**TASK PROMPT:**
The exercise asks for every line of the data to be reproduced exactly.

**DATA LISTING:**
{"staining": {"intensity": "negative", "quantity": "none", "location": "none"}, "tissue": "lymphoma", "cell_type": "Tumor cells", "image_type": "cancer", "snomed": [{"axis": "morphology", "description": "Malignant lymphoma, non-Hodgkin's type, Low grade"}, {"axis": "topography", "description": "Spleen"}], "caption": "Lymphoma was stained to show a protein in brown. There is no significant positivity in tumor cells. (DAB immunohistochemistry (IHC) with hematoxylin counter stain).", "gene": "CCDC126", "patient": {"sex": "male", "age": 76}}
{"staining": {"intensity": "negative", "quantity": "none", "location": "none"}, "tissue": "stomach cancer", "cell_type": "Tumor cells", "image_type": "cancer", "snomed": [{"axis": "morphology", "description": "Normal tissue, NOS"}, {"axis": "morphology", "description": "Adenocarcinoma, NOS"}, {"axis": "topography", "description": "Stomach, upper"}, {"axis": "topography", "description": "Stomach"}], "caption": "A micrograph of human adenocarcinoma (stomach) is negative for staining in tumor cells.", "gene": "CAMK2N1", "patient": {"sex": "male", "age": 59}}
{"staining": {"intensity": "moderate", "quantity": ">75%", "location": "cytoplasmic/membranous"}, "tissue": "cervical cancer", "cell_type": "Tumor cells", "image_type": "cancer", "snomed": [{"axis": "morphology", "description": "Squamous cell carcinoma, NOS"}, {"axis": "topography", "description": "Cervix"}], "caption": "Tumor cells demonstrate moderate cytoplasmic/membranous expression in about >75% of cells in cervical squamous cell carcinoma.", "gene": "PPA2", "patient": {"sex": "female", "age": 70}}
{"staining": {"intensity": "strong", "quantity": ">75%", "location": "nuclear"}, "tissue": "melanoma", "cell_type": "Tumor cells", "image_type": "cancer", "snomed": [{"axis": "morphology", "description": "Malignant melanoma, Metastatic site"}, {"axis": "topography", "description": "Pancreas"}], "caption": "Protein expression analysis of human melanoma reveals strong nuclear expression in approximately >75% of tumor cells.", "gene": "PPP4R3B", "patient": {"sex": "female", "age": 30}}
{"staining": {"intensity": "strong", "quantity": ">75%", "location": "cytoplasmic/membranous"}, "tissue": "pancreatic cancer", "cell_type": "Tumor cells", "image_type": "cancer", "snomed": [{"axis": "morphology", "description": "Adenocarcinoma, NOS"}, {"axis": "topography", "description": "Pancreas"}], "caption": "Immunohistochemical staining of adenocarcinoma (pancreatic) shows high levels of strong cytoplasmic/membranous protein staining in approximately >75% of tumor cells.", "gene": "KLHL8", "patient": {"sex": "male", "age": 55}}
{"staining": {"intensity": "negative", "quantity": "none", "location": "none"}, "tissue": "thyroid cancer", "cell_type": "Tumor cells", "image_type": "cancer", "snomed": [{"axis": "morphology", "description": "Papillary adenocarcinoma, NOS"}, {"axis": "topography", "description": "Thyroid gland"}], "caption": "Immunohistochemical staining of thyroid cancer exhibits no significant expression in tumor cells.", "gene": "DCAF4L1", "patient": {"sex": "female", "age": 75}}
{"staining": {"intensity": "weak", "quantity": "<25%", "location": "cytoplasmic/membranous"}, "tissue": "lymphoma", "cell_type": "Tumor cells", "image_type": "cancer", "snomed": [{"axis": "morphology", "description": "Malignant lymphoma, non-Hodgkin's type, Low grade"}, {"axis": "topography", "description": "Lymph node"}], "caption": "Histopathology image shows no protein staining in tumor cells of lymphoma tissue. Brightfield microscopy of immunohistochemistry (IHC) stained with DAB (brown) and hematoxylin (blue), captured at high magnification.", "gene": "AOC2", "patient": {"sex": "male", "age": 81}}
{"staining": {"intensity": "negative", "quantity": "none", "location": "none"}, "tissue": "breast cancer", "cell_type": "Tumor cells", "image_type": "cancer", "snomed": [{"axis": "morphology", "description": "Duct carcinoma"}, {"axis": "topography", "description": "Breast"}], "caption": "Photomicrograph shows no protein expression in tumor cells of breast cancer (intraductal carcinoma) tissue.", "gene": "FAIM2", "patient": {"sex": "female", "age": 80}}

**EXPECTED OUTPUT:**
{"staining": {"intensity": "negative", "quantity": "none", "location": "none"}, "tissue": "lymphoma", "cell_type": "Tumor cells", "image_type": "cancer", "snomed": [{"axis": "morphology", "description": "Malignant lymphoma, non-Hodgkin's type, Low grade"}, {"axis": "topography", "description": "Spleen"}], "caption": "Lymphoma was stained to show a protein in brown. There is no significant positivity in tumor cells. (DAB immunohistochemistry (IHC) with hematoxylin counter stain).", "gene": "CCDC126", "patient": {"sex": "male", "age": 76}}
{"staining": {"intensity": "negative", "quantity": "none", "location": "none"}, "tissue": "stomach cancer", "cell_type": "Tumor cells", "image_type": "cancer", "snomed": [{"axis": "morphology", "description": "Normal tissue, NOS"}, {"axis": "morphology", "description": "Adenocarcinoma, NOS"}, {"axis": "topography", "description": "Stomach, upper"}, {"axis": "topography", "description": "Stomach"}], "caption": "A micrograph of human adenocarcinoma (stomach) is negative for staining in tumor cells.", "gene": "CAMK2N1", "patient": {"sex": "male", "age": 59}}
{"staining": {"intensity": "moderate", "quantity": ">75%", "location": "cytoplasmic/membranous"}, "tissue": "cervical cancer", "cell_type": "Tumor cells", "image_type": "cancer", "snomed": [{"axis": "morphology", "description": "Squamous cell carcinoma, NOS"}, {"axis": "topography", "description": "Cervix"}], "caption": "Tumor cells demonstrate moderate cytoplasmic/membranous expression in about >75% of cells in cervical squamous cell carcinoma.", "gene": "PPA2", "patient": {"sex": "female", "age": 70}}
{"staining": {"intensity": "strong", "quantity": ">75%", "location": "nuclear"}, "tissue": "melanoma", "cell_type": "Tumor cells", "image_type": "cancer", "snomed": [{"axis": "morphology", "description": "Malignant melanoma, Metastatic site"}, {"axis": "topography", "description": "Pancreas"}], "caption": "Protein expression analysis of human melanoma reveals strong nuclear expression in approximately >75% of tumor cells.", "gene": "PPP4R3B", "patient": {"sex": "female", "age": 30}}
{"staining": {"intensity": "strong", "quantity": ">75%", "location": "cytoplasmic/membranous"}, "tissue": "pancreatic cancer", "cell_type": "Tumor cells", "image_type": "cancer", "snomed": [{"axis": "morphology", "description": "Adenocarcinoma, NOS"}, {"axis": "topography", "description": "Pancreas"}], "caption": "Immunohistochemical staining of adenocarcinoma (pancreatic) shows high levels of strong cytoplasmic/membranous protein staining in approximately >75% of tumor cells.", "gene": "KLHL8", "patient": {"sex": "male", "age": 55}}
{"staining": {"intensity": "negative", "quantity": "none", "location": "none"}, "tissue": "thyroid cancer", "cell_type": "Tumor cells", "image_type": "cancer", "snomed": [{"axis": "morphology", "description": "Papillary adenocarcinoma, NOS"}, {"axis": "topography", "description": "Thyroid gland"}], "caption": "Immunohistochemical staining of thyroid cancer exhibits no significant expression in tumor cells.", "gene": "DCAF4L1", "patient": {"sex": "female", "age": 75}}
{"staining": {"intensity": "weak", "quantity": "<25%", "location": "cytoplasmic/membranous"}, "tissue": "lymphoma", "cell_type": "Tumor cells", "image_type": "cancer", "snomed": [{"axis": "morphology", "description": "Malignant lymphoma, non-Hodgkin's type, Low grade"}, {"axis": "topography", "description": "Lymph node"}], "caption": "Histopathology image shows no protein staining in tumor cells of lymphoma tissue. Brightfield microscopy of immunohistochemistry (IHC) stained with DAB (brown) and hematoxylin (blue), captured at high magnification.", "gene": "AOC2", "patient": {"sex": "male", "age": 81}}
{"staining": {"intensity": "negative", "quantity": "none", "location": "none"}, "tissue": "breast cancer", "cell_type": "Tumor cells", "image_type": "cancer", "snomed": [{"axis": "morphology", "description": "Duct carcinoma"}, {"axis": "topography", "description": "Breast"}], "caption": "Photomicrograph shows no protein expression in tumor cells of breast cancer (intraductal carcinoma) tissue.", "gene": "FAIM2", "patient": {"sex": "female", "age": 80}}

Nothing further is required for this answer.